18. The high pressure valve of claims 1-17 , wherein said actuator is controlled by a drive circuit configured to control a capacitive element (X), comprising in combination a switched boost regulator circuit and a switched buck regulator circuit, as well as a plurality of change-over switches, wherein the drive circuit has two operative states which are selectable by means of said change-over switches, wherein the first operative state is a boost regulator and the second operative state is a buck regulator, and wherein said change-over switches comprise at least four switches, of which a first primary switch (S1) and a second primary switch (S2) are arranged on a primary side and a first secondary switch (S3) and a second secondary switch (S4) are arranged on a secondary side; wherein the drive circuit comprises at least one inductor which on the primary side has at least two windings (L1 and L2); and wherein said operative states are obtained by opening or closing said first primary switch (S1) and said second primary switch (S2) as well as said first secondary switch (S3) and said second secondary switch (S4) in different constellations.

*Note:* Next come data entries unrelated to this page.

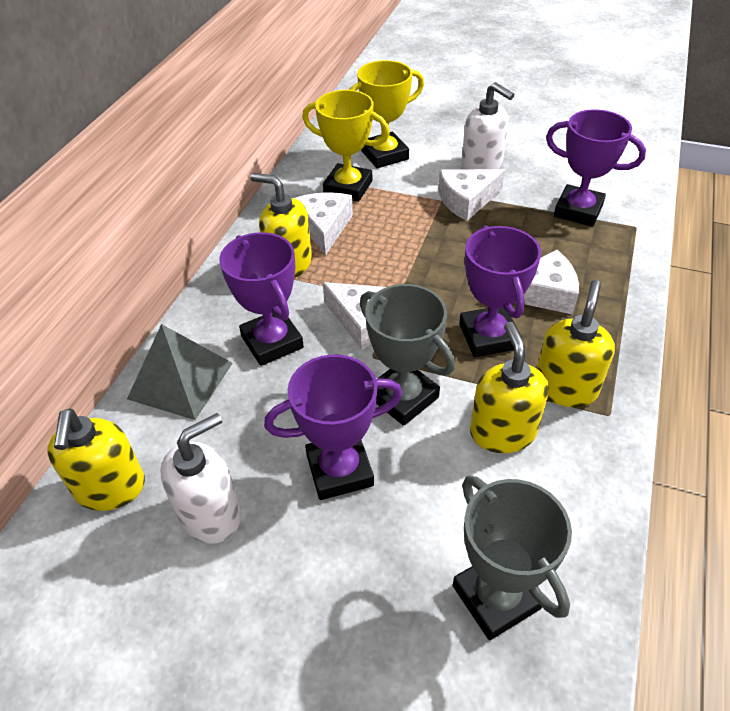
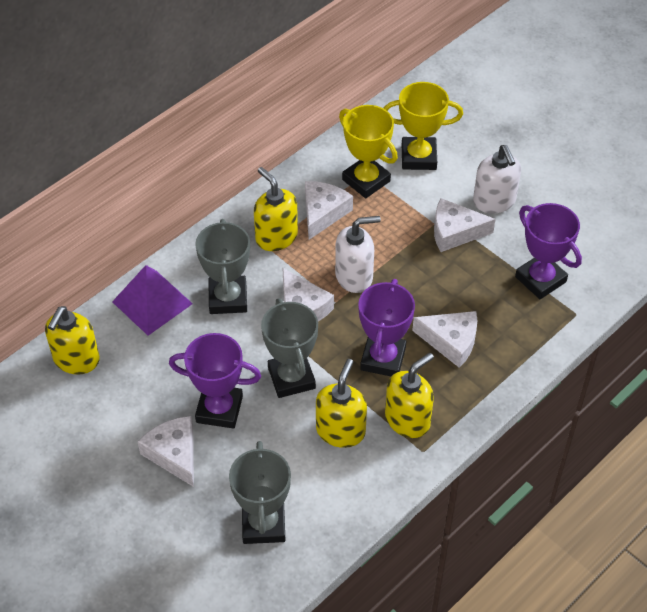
camera: 25 degrees right, 5 degrees up
(180, 380) = (152, 302): grey pyramid -> purple pyramid
(211, 514) = (127, 402): white soap dispenser -> white soap dispenser (354, 276)
(272, 342) = (228, 298): purple trophy -> grey trophy
(314, 555) = (174, 454): none -> white cheese

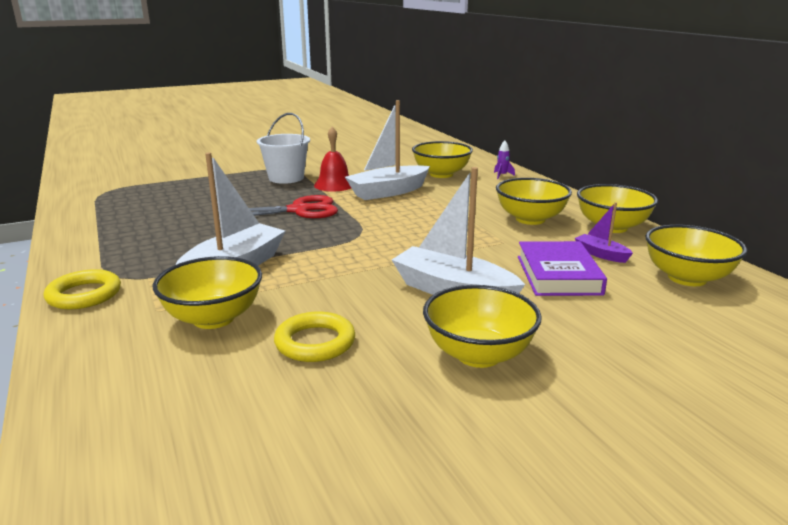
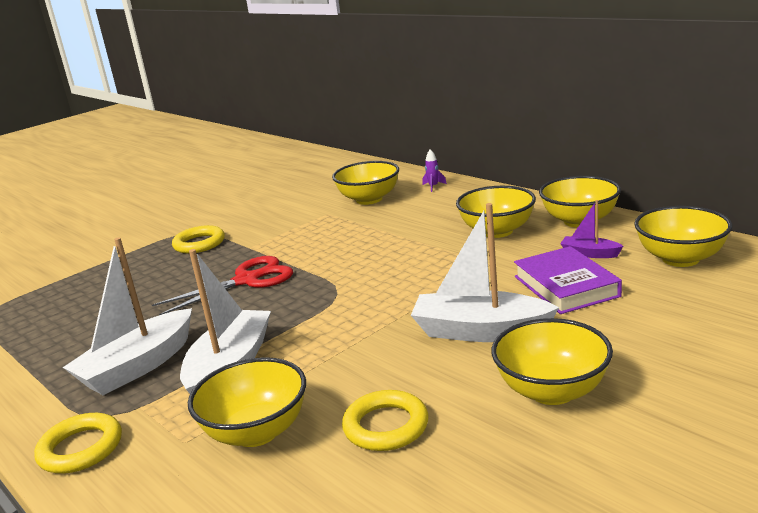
camera: 15 degrees left, 0 degrees up
(286, 178) = (199, 244): white bucket -> yellow ring
(334, 185) = (262, 239): red bell -> none
(388, 192) = (328, 234): white boat -> white boat (138, 366)

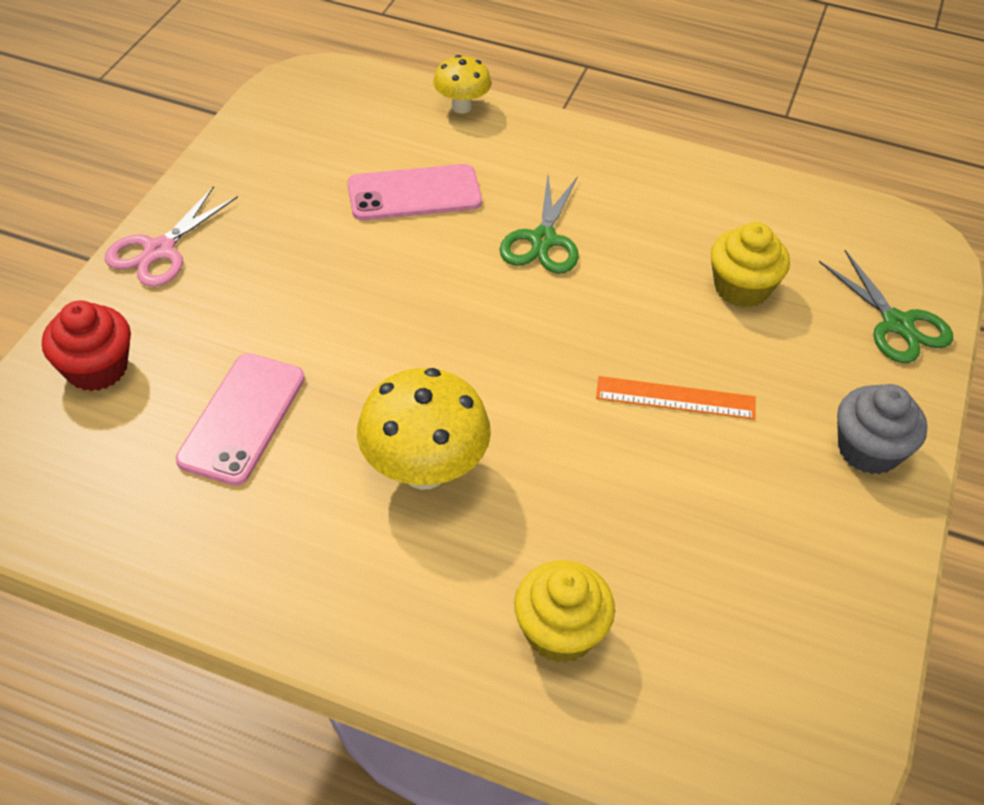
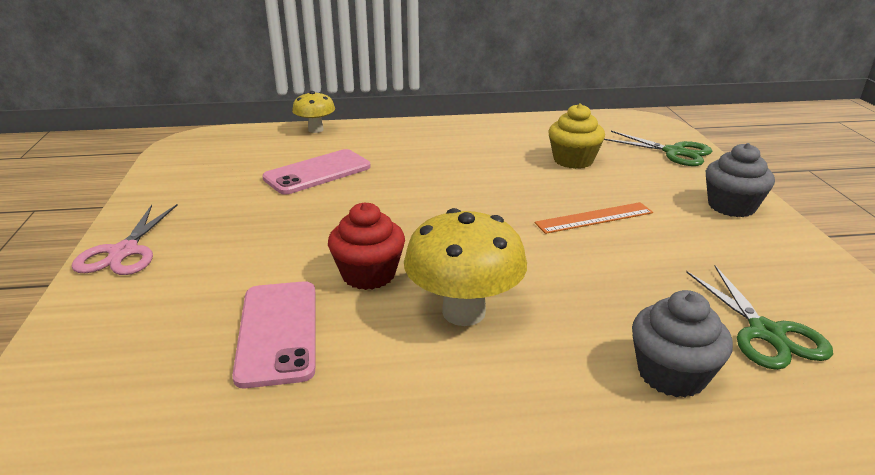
camera: 25 degrees left, 20 degrees down
(97, 368) = (105, 344): red cupcake -> red cupcake (368, 274)
(543, 240) = (429, 171): green scissors -> green scissors (766, 333)
(560, 631) = (671, 374): yellow cupcake -> grey cupcake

19. A method for controlling a high pressure valve where all included components are

connected in series along a common axis, said method comprising the valve being controlled by a piezoelectric actuator with a stroke length which is amplified by a mechanical amplifier element to a valve mechanism acting on a valve seat, and wherein said method comprises generating a motion with the actuator, transmitting the motion to the mechanical amplifier element and controlling the valve mechanism with the amplified motion to a closing or opening motion in the valve mechanism, and wherein, if needed, the method may comprise fine tuning the valve with a mechanical fine tuning element and temperature compensating the motion with a thermal expansion element.

20. The method of claim 19, comprising the high pressure valve of any of claims 1-18.